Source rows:
------

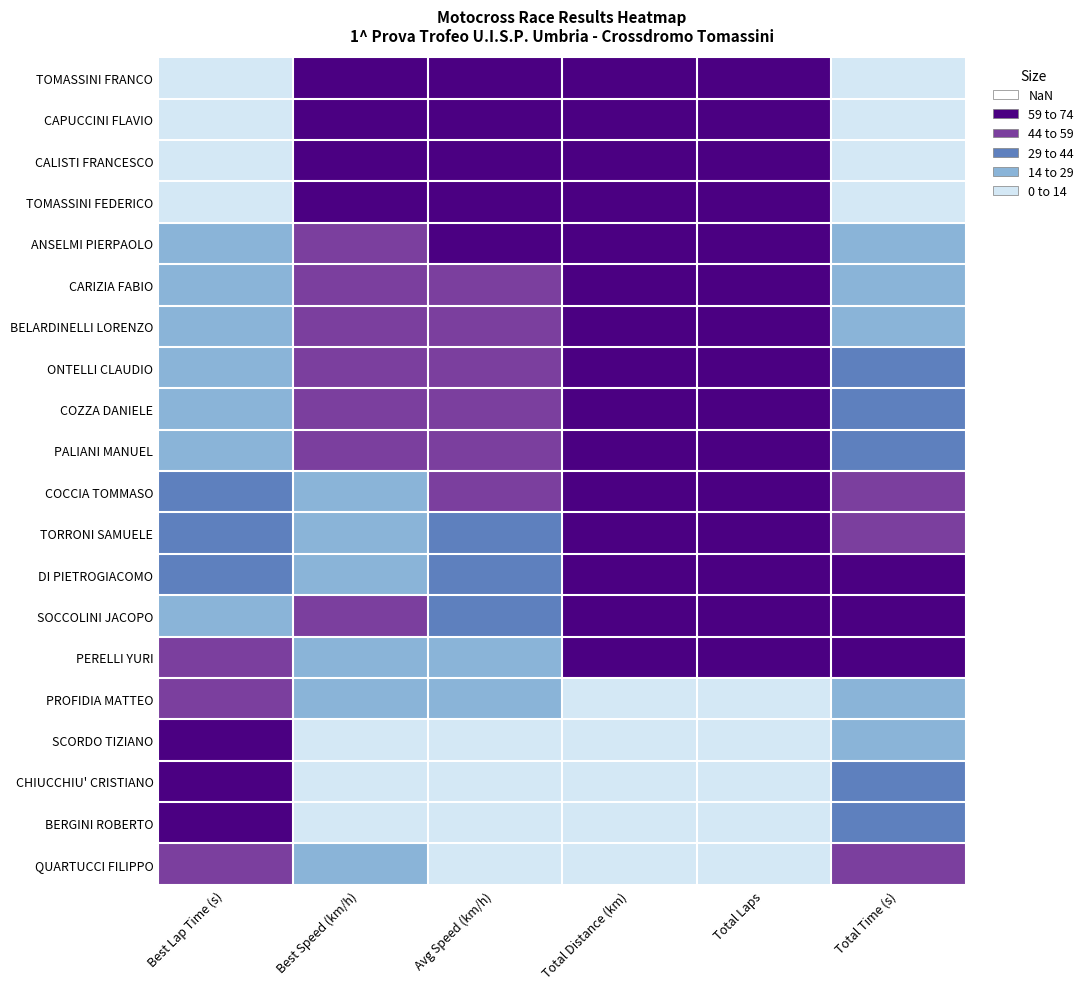

What is the total value across all series at Total Laps?

15.0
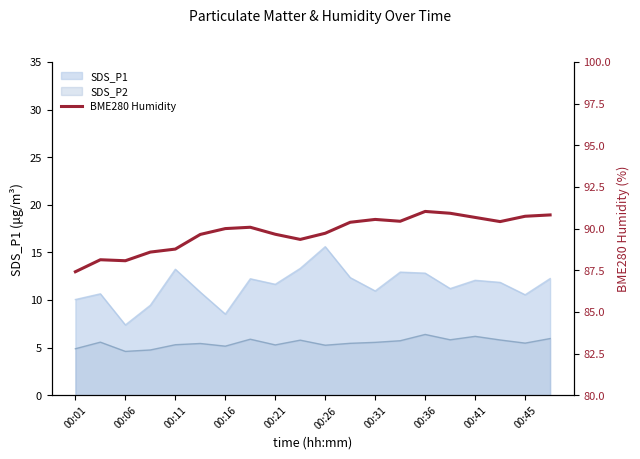

Reading right to left, extract all data points from this chart.

90.8	90.7	90.4	90.7	90.9	91.0	90.4	90.5	90.4	89.7	89.3	89.7	90.1	90.0	89.7	88.8	88.6	88.1	88.1	87.4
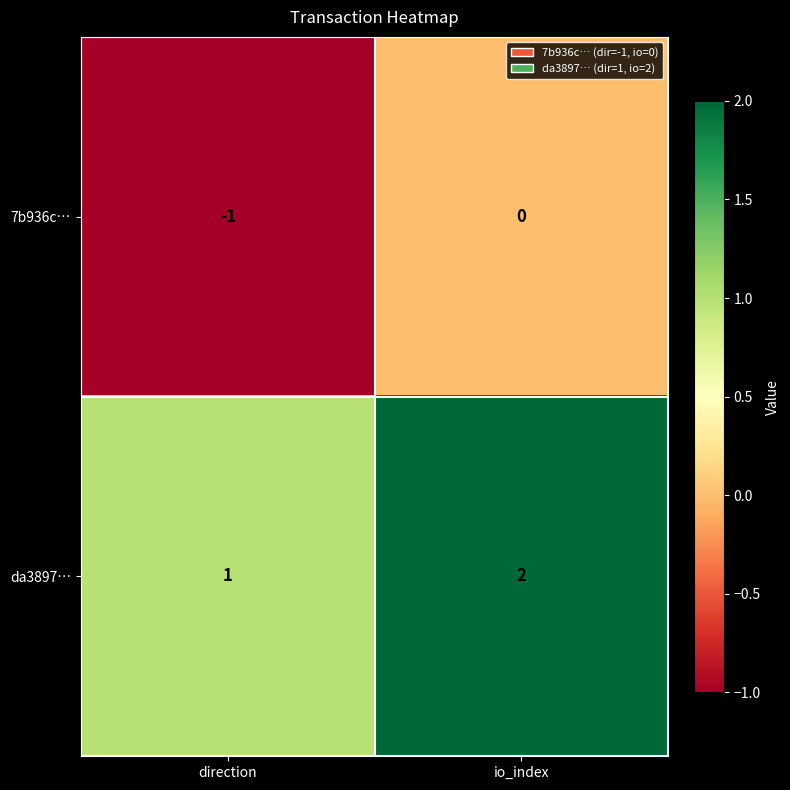

Rank the series by their average value, from lowest to highest.

7b936c…, da3897…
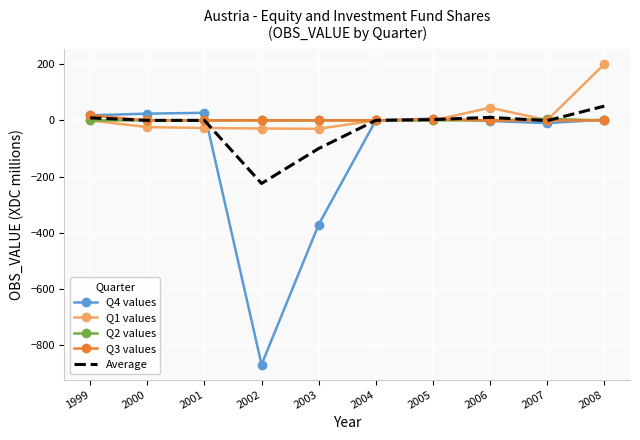

What is the smallest value displayed?

-870.0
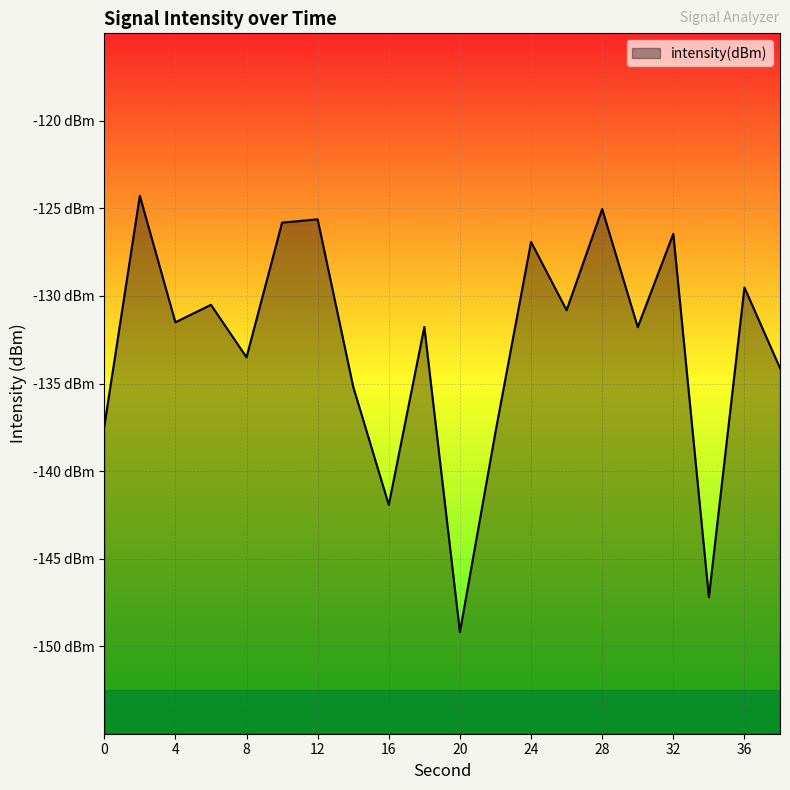

True or false: the data has more than 1 interior local peaks.

True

------

(PROMPT) Format the rows as a numbered list, starting at the line containing "7b936c…, da3897…" and running through the final line of the rows, both ends included. Omit blank lines and the pictures.

(PROBLEM SOLUTION)
1. 7b936c…, da3897…
2. What is the smallest value displayed?
3. -870.0
4. True or false: the data has more than 1 interior local peaks.
5. True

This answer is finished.